Pokręciłem głową z bezradnym uśmiechem. Wygłaszając ostatnią uwagę, Minton groził sędzi wycofaniem poparcia prokuratury, gdyby startowała w wyborach do urzędu przeciw innemu kandydatowi.
– Panie Haller? – zwróciła się do mnie Fullbright. – Chce pan coś dodać, zanim wydam postanowienie?
– Chcę tylko, żeby w protokole znalazł się mój sprzeciw.
– Sprzeciw został odnotowany. Gdyby miał pan zbadać wiarygodność pana Corlissa i go przesłuchać, ile potrzebowałby pan czasu?
– Tydzień.
Teraz Minton uśmiechnął się nieszczerze i pokręcił głową.
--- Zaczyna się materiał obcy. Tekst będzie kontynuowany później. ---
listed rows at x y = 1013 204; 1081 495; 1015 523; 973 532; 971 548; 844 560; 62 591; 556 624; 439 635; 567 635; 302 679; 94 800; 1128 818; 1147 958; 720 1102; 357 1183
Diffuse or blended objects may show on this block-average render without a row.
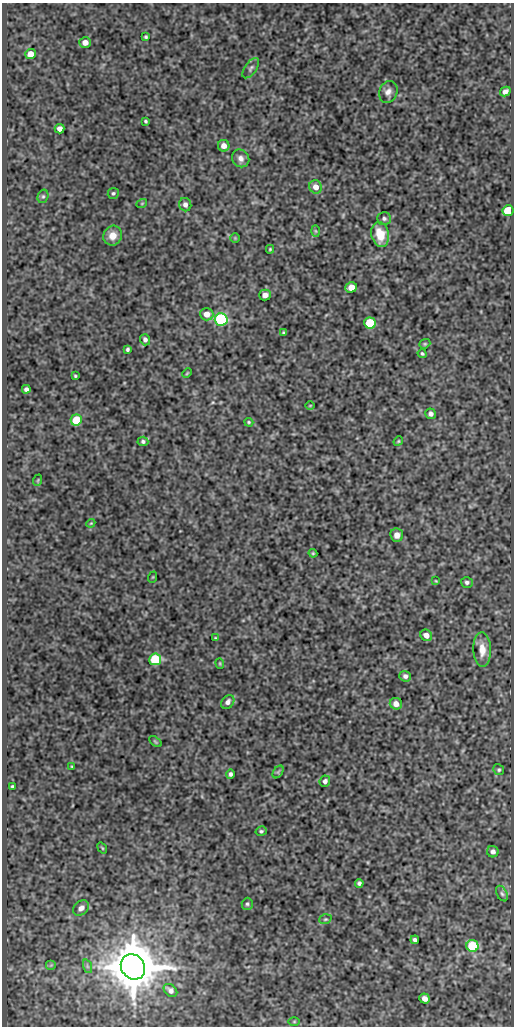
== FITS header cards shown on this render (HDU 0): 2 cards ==
NAXIS1  =                  512
NAXIS2  =                 1024

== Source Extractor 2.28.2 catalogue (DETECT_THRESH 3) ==
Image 512 x 1024 px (HDU 0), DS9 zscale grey, 1 PNG px = 1 image px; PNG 516 x 1028 px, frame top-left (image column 1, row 1024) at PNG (2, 3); each listed source drawn as its Kron ellipse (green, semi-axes under 4 px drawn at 4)
Background 91.5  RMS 0.57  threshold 1.7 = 3 sigma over >= 5 px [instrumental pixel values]
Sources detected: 79; all 79 listed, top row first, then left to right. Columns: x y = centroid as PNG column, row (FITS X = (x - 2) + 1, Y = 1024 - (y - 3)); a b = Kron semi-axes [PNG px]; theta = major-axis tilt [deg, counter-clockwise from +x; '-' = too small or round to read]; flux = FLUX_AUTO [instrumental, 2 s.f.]
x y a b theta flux
146 37 4 3 - 57
85 42 6 5 - 260
30 54 5 5 - 490
251 68 12 6 54 110
505 91 6 4 31 160
388 92 11 9 69 220
145 121 3 3 - 54
59 129 5 5 - 200
224 146 6 5 - 250
241 158 9 8 - 200
316 187 7 6 - 300
113 193 5 5 - 75
43 196 7 5 75 71
142 203 5 3 - 31
185 205 7 6 - 140
508 211 5 5 - 1400
384 218 7 6 - 100
315 231 6 4 -88 44
380 234 12 8 -78 790
113 236 10 9 - 430
235 238 5 5 - 40
270 249 4 3 - 44
351 287 6 5 - 460
265 295 6 5 - 210
207 314 7 6 - 340
221 319 6 6 - 4200
370 323 6 5 - 2100
284 333 4 4 - 51
145 340 6 5 - 120
425 344 6 4 20 52
127 349 4 3 - 69
422 354 5 3 - 55
187 373 5 3 - 38
75 376 3 3 - 45
26 389 4 4 - 120
310 405 5 3 - 32
431 414 5 5 - 140
76 420 5 5 - 1400
249 422 4 3 - 47
143 441 5 5 - 86
398 441 5 4 - 46
38 480 6 3 71 35
91 523 4 3 - 34
397 535 7 6 - 250
313 553 4 4 - 43
153 577 6 3 71 32
436 581 4 3 - 34
467 582 6 5 - 100
426 635 6 5 - 250
215 638 3 2 - 38
482 650 17 9 -88 490
155 659 6 5 - 2500
220 663 5 4 - 43
405 676 6 5 - 130
228 702 7 6 - 150
396 704 6 6 - 250
155 742 7 3 -39 46
72 767 3 2 - 31
499 770 5 5 - 63
278 772 7 4 56 71
230 774 5 4 - 87
325 781 6 5 - 130
12 786 3 3 - 52
261 831 5 4 - 67
102 848 6 3 -53 40
493 852 6 5 - 140
359 883 4 4 - 88
502 894 8 5 -62 82
247 904 6 5 - 70
81 908 9 6 43 210
325 919 6 4 19 54
415 940 4 4 - 100
472 946 6 6 - 2100
51 965 5 5 - 52
87 966 7 4 -72 72
133 967 13 11 -52 200000
170 990 7 5 -42 160
424 999 5 5 - 210
294 1022 5 3 - 37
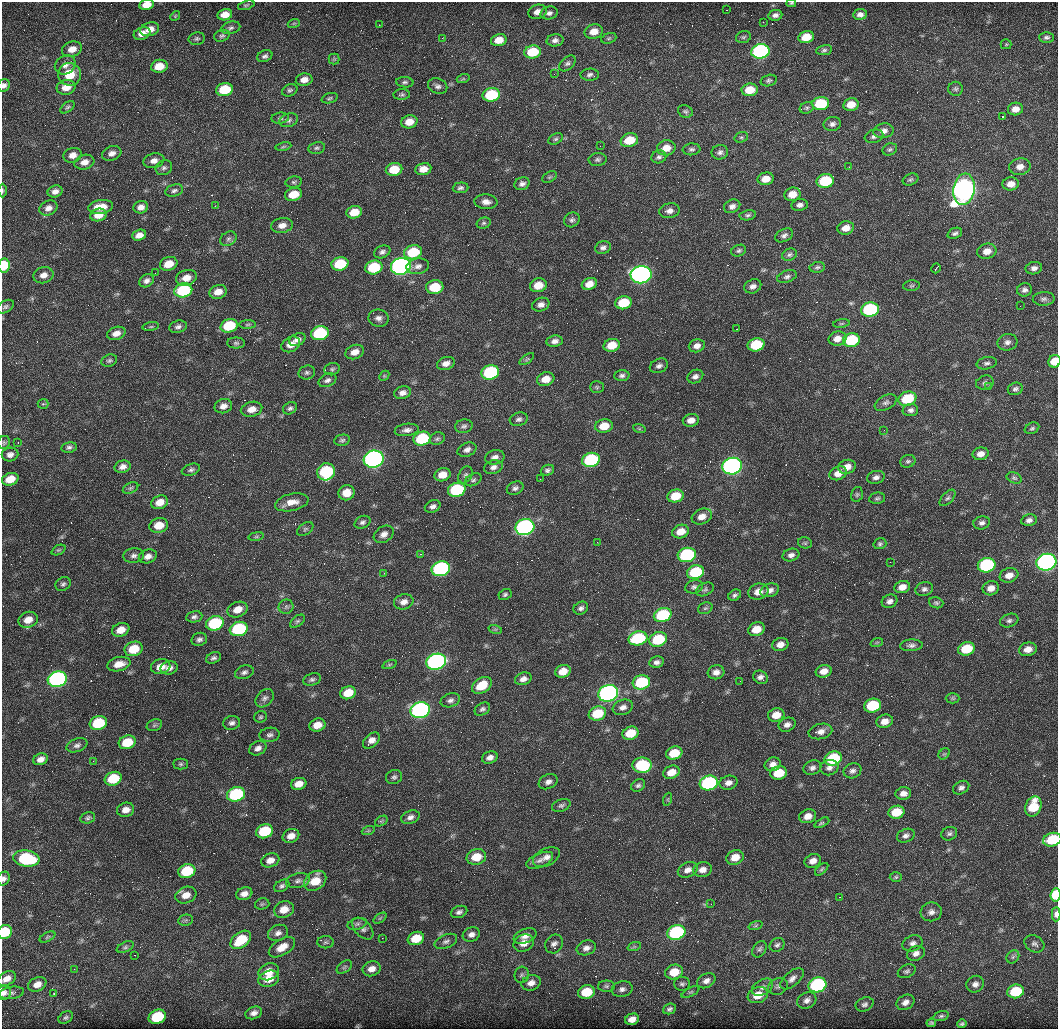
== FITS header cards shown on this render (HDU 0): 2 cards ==
NAXIS1  =                 1056 /fastest changing axis
NAXIS2  =                 1027 /next to fastest changing axis

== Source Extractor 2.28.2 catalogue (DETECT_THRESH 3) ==
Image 1056 x 1027 px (HDU 0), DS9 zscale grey, 1 PNG px = 1 image px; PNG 1060 x 1031 px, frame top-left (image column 1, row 1027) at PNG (2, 2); each listed source drawn as its Kron ellipse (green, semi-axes under 4 px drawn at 4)
Background 2980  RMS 110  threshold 322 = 3 sigma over >= 5 px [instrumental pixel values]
– To niedorzeczność, wysoki sądzie.
– Chce pan wejść do celi i porozmawiać z panem Corlissem?
– spytała mnie sędzia. – Jestem skłonna na to zezwolić.
– Nie, wysoki sądzie. Z moich doświadczeń wynika, że wszyscy donosiciele z aresztu kłamią. Rozmowa z nim nic nie da, ponieważ wszystko, co od niego usłyszę, będzie kłamstwem. Wszystko. Poza tym nieistotne jest to, co on ma do powiedzenia, ale to, co inni mają do powiedzenia o nim. Aby to ustalić, potrzebowałbym czasu.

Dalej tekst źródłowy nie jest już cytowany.